I was recently asked what it feels like to have a telescope named after me.  After seeing the new Moon-inspired signature version of the Celestron FirstScope, with my name on it, I had some initial shock and confusion of “Why me?”  Since then, I've had a chance to digest some thoughts that span more than half a century and have come to terms with the idea of a telescope bearing my signature. 


Like many of my generation, the Moon is what sparked a lifelong interest in astronomy.  In the 1950's, the Moon was little more than a backdrop for B-grade science fiction movies.  The launch of the first Earth satellite, Sputnik, changed that forever!  The American response to the appearance of a Russian satellite was a national push to accelerate science and technology.  Within months of the birth of the Space Age, the U. S. Air Force began launching scientific probes toward the Moon.


At that time, the Moon was a “big deal” for amateur astronomers.  No longer the realm of cheesy science fiction, the Moon was now a national goal, a destination, and a place to be explored!  As the Space Race between America and Russia progressed, President Kennedy issued his famous 1961 challenge to land a man on the Moon and return him safely to Earth before the end of the decade.  This was exciting stuff for a young person like me.  American heroes rode a pillar of fire and dared to set foot upon another world!


As an amateur astronomer, I poured over the Moon through my small telescope, imagining what it would be like to land on that alien world.  American technology prevailed and in 1969 Neil Armstrong became the first human to reach the Moon.  But sadly, the grand reach for the Moon ended quickly when the government canceled further lunar exploration after 1972.  The hard won ability to travel to other worlds, something that should have been regarded as a national treasure, was abandoned and scrapped.


As the space program turned away from the Moon in the 1970's so did the amateur astronomy community.  The appearance of powerful, yet portable, telescopes like the Celestron-8 opened the deep sky for eager observers and the Moon became astronomy's neglected step-child.


But the Moon never faded from my heart.  It is still the mysterious world that beckoned me as a child.  It is still the ever changing orb that presents a parade of phases, varied geology, shadowed drama and beauty, and the lure of the unknown.  The Moon is an easy telescopic target for beginners, readily found in a telescope, oblivious to light pollution, and needs no long trip to a dark sky site in order to appreciate the destination of what was mankind's most astonishing voyage of discovery.  The Moon is the perfect back yard celestial target!


Today, I am delighted to see a renewed amateur astronomy interest in our natural satellite.  I promote the Moon as often as I can, through popular publications, postings on Internet forums, and presentations to groups all over the USA.  It pleases me greatly that Luna is once again in the sights of amateur telescopes.  Just as the young lunar dreamers of my generation grew up to become the technological leaders of today, today's lunar dreamers will grow up to forge the future of our world.

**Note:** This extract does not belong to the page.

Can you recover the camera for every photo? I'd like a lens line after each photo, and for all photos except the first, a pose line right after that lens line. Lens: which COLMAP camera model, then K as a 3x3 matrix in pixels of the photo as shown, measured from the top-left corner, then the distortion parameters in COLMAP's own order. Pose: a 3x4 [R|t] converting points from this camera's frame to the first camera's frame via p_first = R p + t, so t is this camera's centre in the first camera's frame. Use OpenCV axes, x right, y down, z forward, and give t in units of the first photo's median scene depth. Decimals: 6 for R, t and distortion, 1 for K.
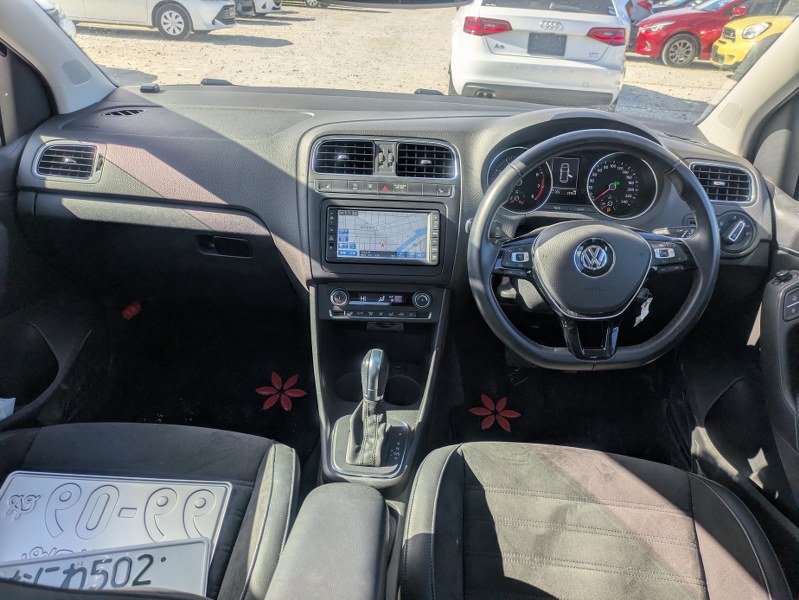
lens RADIAL K [[576.1, 0, 406.4], [0, 576.1, 297.9], [0, 0, 1]] dist [0.015648, 0.000643]
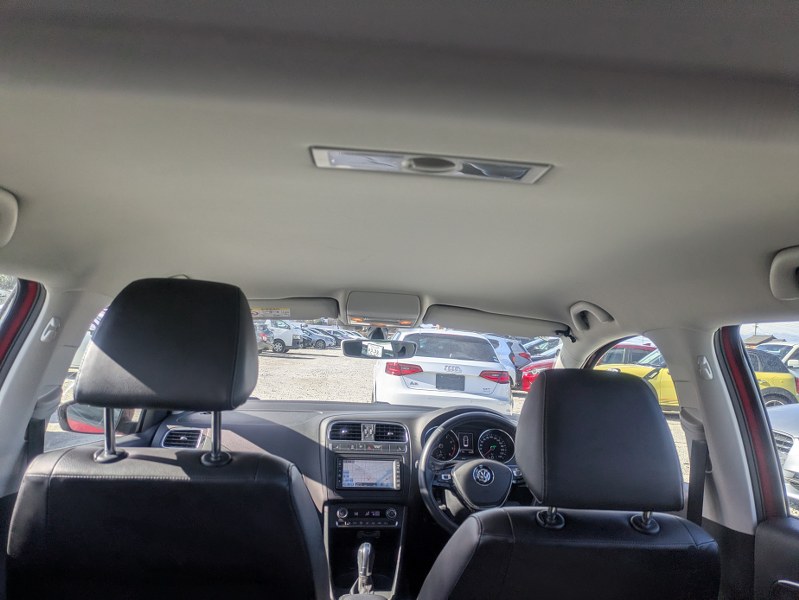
lens RADIAL K [[567.2, 0, 412.2], [0, 567.2, 302.3], [0, 0, 1]] dist [0.063450, 0.000301]
pose [[0.988504, 0.021146, 0.149706, -0.178044], [0.061337, 0.848937, -0.524923, 0.364610], [-0.138191, 0.528071, 0.837881, -0.746483]]
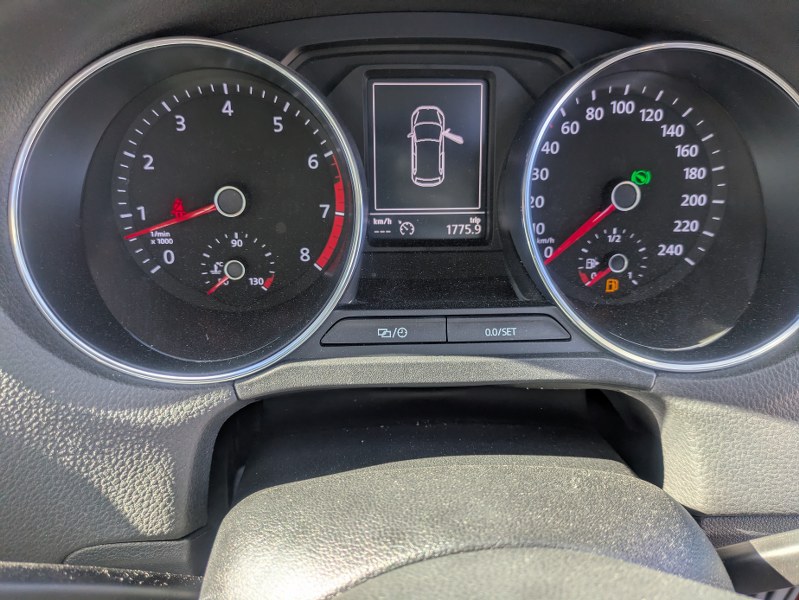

So how do I feel about having a telescope named after me?  To be associated with the FirstScope, an intuitively easy to use telescope that will introduce a new generation of kids to the delights of Moon, planets, and deep sky objects, brings great joy to my heart.  Who knows which one of these young kids, inspired by views through their FirstScope, will go on to be Nobel laureates, the first person to set foot on Mars, or the captains of future industry?  All of them will love the thrill of seeing the unseen and coming face to face with the universe.  Inspiring a future generation is one of the most important things I can accomplish.  The idea that a device with my name on it can help do that gives me a warm feeling.  It is thrilling that in a small way I can help perpetuate the joy I have experienced through a life of celestial explorations.